*** Task inputs

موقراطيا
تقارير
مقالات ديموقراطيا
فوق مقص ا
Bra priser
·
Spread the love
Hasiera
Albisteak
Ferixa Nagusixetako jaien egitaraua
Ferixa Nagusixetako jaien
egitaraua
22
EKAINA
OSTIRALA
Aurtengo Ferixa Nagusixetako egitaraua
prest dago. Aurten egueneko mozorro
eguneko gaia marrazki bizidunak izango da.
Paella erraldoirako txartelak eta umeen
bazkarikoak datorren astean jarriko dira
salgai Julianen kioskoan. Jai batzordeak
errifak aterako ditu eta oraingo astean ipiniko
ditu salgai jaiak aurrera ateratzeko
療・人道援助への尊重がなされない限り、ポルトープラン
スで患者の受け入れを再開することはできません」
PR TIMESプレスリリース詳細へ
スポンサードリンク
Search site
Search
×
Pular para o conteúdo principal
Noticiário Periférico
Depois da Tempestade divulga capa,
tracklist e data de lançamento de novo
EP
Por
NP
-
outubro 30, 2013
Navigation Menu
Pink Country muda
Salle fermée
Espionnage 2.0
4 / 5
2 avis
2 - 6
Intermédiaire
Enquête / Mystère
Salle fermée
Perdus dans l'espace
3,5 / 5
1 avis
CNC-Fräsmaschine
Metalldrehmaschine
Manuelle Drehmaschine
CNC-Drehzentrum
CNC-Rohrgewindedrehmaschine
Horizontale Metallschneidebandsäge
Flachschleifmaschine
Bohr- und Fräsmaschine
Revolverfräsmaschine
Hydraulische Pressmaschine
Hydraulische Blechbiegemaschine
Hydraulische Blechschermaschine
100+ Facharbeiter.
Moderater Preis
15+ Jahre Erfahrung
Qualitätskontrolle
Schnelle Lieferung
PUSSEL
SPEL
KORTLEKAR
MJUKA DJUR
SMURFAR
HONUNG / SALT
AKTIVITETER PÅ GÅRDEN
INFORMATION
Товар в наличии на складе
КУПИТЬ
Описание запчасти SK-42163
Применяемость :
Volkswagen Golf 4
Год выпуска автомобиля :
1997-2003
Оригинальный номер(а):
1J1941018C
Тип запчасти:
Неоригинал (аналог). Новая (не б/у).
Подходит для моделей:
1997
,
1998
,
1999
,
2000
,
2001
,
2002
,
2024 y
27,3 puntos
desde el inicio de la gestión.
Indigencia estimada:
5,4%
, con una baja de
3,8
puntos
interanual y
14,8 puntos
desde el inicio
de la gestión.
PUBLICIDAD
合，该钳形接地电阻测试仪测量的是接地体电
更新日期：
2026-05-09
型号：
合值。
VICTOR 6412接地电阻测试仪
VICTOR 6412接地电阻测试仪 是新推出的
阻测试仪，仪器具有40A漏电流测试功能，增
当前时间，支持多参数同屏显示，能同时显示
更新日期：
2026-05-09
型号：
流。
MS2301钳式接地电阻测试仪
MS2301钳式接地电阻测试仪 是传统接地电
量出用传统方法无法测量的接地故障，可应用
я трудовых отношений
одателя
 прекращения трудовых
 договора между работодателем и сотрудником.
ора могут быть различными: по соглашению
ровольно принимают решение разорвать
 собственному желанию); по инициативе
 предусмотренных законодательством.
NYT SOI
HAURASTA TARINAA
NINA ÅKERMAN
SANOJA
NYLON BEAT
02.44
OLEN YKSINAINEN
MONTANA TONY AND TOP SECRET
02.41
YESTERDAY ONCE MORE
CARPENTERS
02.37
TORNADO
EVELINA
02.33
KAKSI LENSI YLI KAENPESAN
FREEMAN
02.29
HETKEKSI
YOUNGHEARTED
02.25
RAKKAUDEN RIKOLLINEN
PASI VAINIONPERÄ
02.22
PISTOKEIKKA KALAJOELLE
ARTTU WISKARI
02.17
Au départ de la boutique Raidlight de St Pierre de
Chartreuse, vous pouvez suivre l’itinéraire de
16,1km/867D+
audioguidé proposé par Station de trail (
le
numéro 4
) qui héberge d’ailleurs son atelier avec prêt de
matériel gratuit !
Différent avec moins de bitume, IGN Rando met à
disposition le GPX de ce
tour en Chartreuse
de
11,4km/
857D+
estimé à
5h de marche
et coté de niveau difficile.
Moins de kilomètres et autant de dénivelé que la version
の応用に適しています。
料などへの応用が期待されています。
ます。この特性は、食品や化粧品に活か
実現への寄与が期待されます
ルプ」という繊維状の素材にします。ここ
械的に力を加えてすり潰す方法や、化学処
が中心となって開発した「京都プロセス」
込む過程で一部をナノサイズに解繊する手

******

To do:
How many lines of the material contain the string "astean"? Count only matches with the same case, and reply with the number alone.

Completed task:
2